- Born: 1974 (age 51–52) Central Connecticut, U.S.
- Education: Sarah Lawrence College Columbia University (MFA)
- Occupations: Poet, professor
- Partner: Angeline Shaka
- Writing career
- Language: English
- Genre: Poetry
- Subjects: Small-town America, gender, sexuality, faith, history, mental health, the body
- Notable works: Rocket Fantastic The New Economy
- Notable awards: Audre Lorde Award for Lesbian Poetry (2018) National Book Award for Poetry finalist (2025)

= Gabrielle Calvocoressi =

American poet, editor, essayist, and professor

Gabrielle Calvocoressi is an American poet, editor, essayist, and professor. Their poetry collection The New Economy (Copper Canyon Press, 2025) was a finalist for the National Book Award for Poetry.
== Life and career ==
Gabrielle Calvocoressi was born in 1974 in central Connecticut. Their family owned movie theaters, including a drive-in, in several small towns across the state. Calvocoressi, who is a nonbinary lesbian, has used their writing to reflect on their mother's mental illness and suicide; their work also explores small town America, history, sexuality, faith, violence, gender, and the body.

They studied at Sarah Lawrence College and earned an MFA from Columbia University.

They have been a visiting professor of poetry at UCLA, Bennington College, and UC-Irvine, and held a Stegner Fellowship and a Jones Lectureship at Stanford University. They also taught in the MFA program at California College of the Arts.

Calvocoressi is Poetry Editor at Large for the Los Angeles Review of Books (LARB). Stemming from their "deep interest in interdisciplinary approaches to writing, art, and ecological culture," they created Voluble, an "off-the-page makers’ space for writers and artists of all kinds," supported by LARB.

They have written about their experiences with nystagmus and how the visual/neurological difference has shaped their work as a poet and a reader.

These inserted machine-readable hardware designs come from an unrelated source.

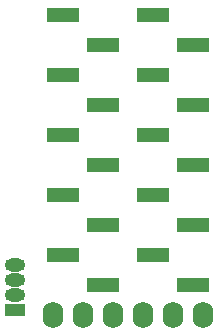
<source format=gbs>
G04 Layer_Color=8150272*
%FSAX24Y24*%
%MOIN*%
G70*
G01*
G75*
%ADD29R,0.0680X0.0434*%
%ADD30O,0.0680X0.0434*%
%ADD31O,0.0680X0.0880*%
%ADD32R,0.1068X0.0474*%
D29*
X025310Y009265D02*
D03*
D30*
Y009765D02*
D03*
Y010265D02*
D03*
Y010765D02*
D03*
D31*
X027560Y009115D02*
D03*
X028560D02*
D03*
X026560D02*
D03*
X030560D02*
D03*
X031560D02*
D03*
X029560D02*
D03*
D32*
X031216Y010115D02*
D03*
X029904Y011115D02*
D03*
X031216Y012115D02*
D03*
X029904Y013115D02*
D03*
X031216Y014115D02*
D03*
X029904Y015115D02*
D03*
X031216Y016115D02*
D03*
X029904Y017115D02*
D03*
X031216Y018115D02*
D03*
X029904Y019115D02*
D03*
X028215Y010115D02*
D03*
X026904Y011115D02*
D03*
X028215Y012115D02*
D03*
X026904Y013115D02*
D03*
X028215Y014115D02*
D03*
X026904Y015115D02*
D03*
X028215Y016115D02*
D03*
X026904Y017115D02*
D03*
X028215Y018115D02*
D03*
X026904Y019115D02*
D03*
M02*

</source>
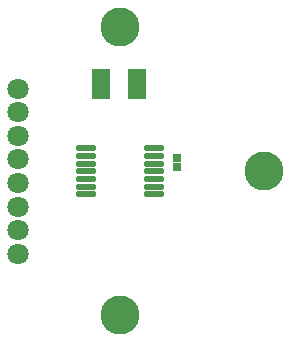
<source format=gts>
G04 Layer_Color=8388736*
%FSAX24Y24*%
%MOIN*%
G70*
G01*
G75*
%ADD20R,0.0285X0.0285*%
%ADD21O,0.0690X0.0218*%
%ADD22R,0.0592X0.1005*%
%ADD23C,0.1300*%
%ADD24C,0.0710*%
D20*
X056900Y020457D02*
D03*
Y020143D02*
D03*
D21*
X053868Y020768D02*
D03*
Y020512D02*
D03*
Y020256D02*
D03*
Y020000D02*
D03*
Y019744D02*
D03*
Y019488D02*
D03*
Y019232D02*
D03*
X056132Y020768D02*
D03*
Y020512D02*
D03*
Y020256D02*
D03*
Y020000D02*
D03*
Y019744D02*
D03*
Y019488D02*
D03*
Y019232D02*
D03*
D22*
X055596Y022900D02*
D03*
X054396D02*
D03*
D23*
X055000Y015200D02*
D03*
Y024800D02*
D03*
X059800Y020000D02*
D03*
D24*
X051600Y022756D02*
D03*
Y021966D02*
D03*
Y021179D02*
D03*
Y017241D02*
D03*
Y018029D02*
D03*
Y018816D02*
D03*
Y019606D02*
D03*
Y020396D02*
D03*
M02*

</source>
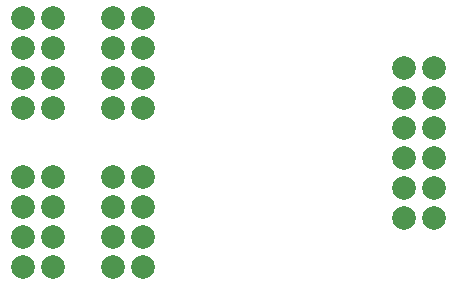
<source format=gbs>
%TF.GenerationSoftware,KiCad,Pcbnew,5.1.6-c6e7f7d~86~ubuntu18.04.1*%
%TF.CreationDate,2020-07-28T10:34:38+01:00*%
%TF.ProjectId,pmod_picoblade,706d6f64-5f70-4696-936f-626c6164652e,rev?*%
%TF.SameCoordinates,Original*%
%TF.FileFunction,Soldermask,Bot*%
%TF.FilePolarity,Negative*%
%FSLAX46Y46*%
G04 Gerber Fmt 4.6, Leading zero omitted, Abs format (unit mm)*
G04 Created by KiCad (PCBNEW 5.1.6-c6e7f7d~86~ubuntu18.04.1) date 2020-07-28 10:34:38*
%MOMM*%
%LPD*%
G01*
G04 APERTURE LIST*
%ADD10C,2.000000*%
G04 APERTURE END LIST*
D10*
%TO.C,J6*%
X110490000Y-66929000D03*
X107950000Y-66929000D03*
X110490000Y-64389000D03*
X107950000Y-64389000D03*
X110490000Y-61849000D03*
X107950000Y-61849000D03*
X110490000Y-59309000D03*
X107950000Y-59309000D03*
%TD*%
%TO.C,J5*%
X100330000Y-59309000D03*
X102870000Y-59309000D03*
X100330000Y-61849000D03*
X102870000Y-61849000D03*
X100330000Y-64389000D03*
X102870000Y-64389000D03*
X100330000Y-66929000D03*
X102870000Y-66929000D03*
%TD*%
%TO.C,J4*%
X132650000Y-63500000D03*
X135190000Y-63500000D03*
X132650000Y-66040000D03*
X135190000Y-66040000D03*
X132650000Y-68580000D03*
X135190000Y-68580000D03*
X132650000Y-71120000D03*
X135190000Y-71120000D03*
X132650000Y-73660000D03*
X135190000Y-73660000D03*
X132650000Y-76200000D03*
X135190000Y-76200000D03*
%TD*%
%TO.C,J2*%
X110490000Y-80391000D03*
X107950000Y-80391000D03*
X110490000Y-77851000D03*
X107950000Y-77851000D03*
X110490000Y-75311000D03*
X107950000Y-75311000D03*
X110490000Y-72771000D03*
X107950000Y-72771000D03*
%TD*%
%TO.C,J1*%
X102870000Y-80391000D03*
X100330000Y-80391000D03*
X102870000Y-77851000D03*
X100330000Y-77851000D03*
X102870000Y-75311000D03*
X100330000Y-75311000D03*
X102870000Y-72771000D03*
X100330000Y-72771000D03*
%TD*%
M02*

</source>
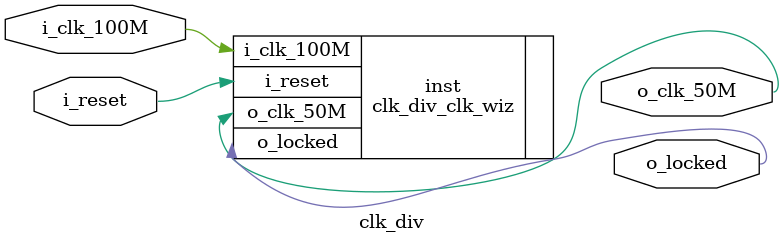
<source format=v>


`timescale 1ps/1ps

(* CORE_GENERATION_INFO = "clk_div,clk_wiz_v5_3_1,{component_name=clk_div,use_phase_alignment=true,use_min_o_jitter=false,use_max_i_jitter=false,use_dyn_phase_shift=false,use_inclk_switchover=false,use_dyn_reconfig=false,enable_axi=0,feedback_source=FDBK_AUTO,PRIMITIVE=PLL,num_out_clk=1,clkin1_period=10.0,clkin2_period=10.0,use_power_down=false,use_reset=true,use_locked=true,use_inclk_stopped=false,feedback_type=SINGLE,CLOCK_MGR_TYPE=NA,manual_override=false}" *)

module clk_div 
 (
 // Clock in ports
  input         i_clk_100M,
  // Clock out ports
  output        o_clk_50M,
  // Status and control signals
  input         i_reset,
  output        o_locked
 );

  clk_div_clk_wiz inst
  (
 // Clock in ports
  .i_clk_100M(i_clk_100M),
  // Clock out ports  
  .o_clk_50M(o_clk_50M),
  // Status and control signals               
  .i_reset(i_reset), 
  .o_locked(o_locked)            
  );

endmodule

</source>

They now teach in the Warren Wilson College MFA Program for Writers, and at University of North Carolina Chapel-Hill, where they are an Associate Professor and Walker Percy Fellow in Poetry. They live in North Carolina with their partner Angeline Shaka. Currently, they serve as the director for The Frost Place Conference on Poetry in Franconia, NH.

== Awards and honors ==
- 2000 Stegner Fellowship at Stanford University.
- 2002 Rona Jaffe Foundation Writers' Award.
- 2002 Jones Lectureship at Stanford University.
- 2006 Connecticut Book Award in Poetry, winner for The Last Time I Saw Amelia Earhart.
- 2009 Los Angeles Times Book Prize, finalist for Apocalyptic Swing.
- 2012 Lannan Foundation Writers' Residency in Marfa.
- 2018 Audre Lorde Award for Lesbian Poetry (Publishing Triangle), for Rocket Fantastic.
- 2025 National Book Award for Poetry, finalist for The New Economy.
== Works ==
- The Last Time I Saw Amelia Earhart. Persea Books. 2005. ISBN 9780892553150.
- Apocalyptic Swing. Persea Books. 2009. ISBN 9780892553532.
- The New Economy Chapbook Vol. 1: Inexpensive, Healthy, Hopeful Feasts for 2017.
- Rocket Fantastic. Persea Books. September 2017. ISBN 9780892554850.
- The New Economy. Copper Canyon Press. 2025. ISBN 9781556597213.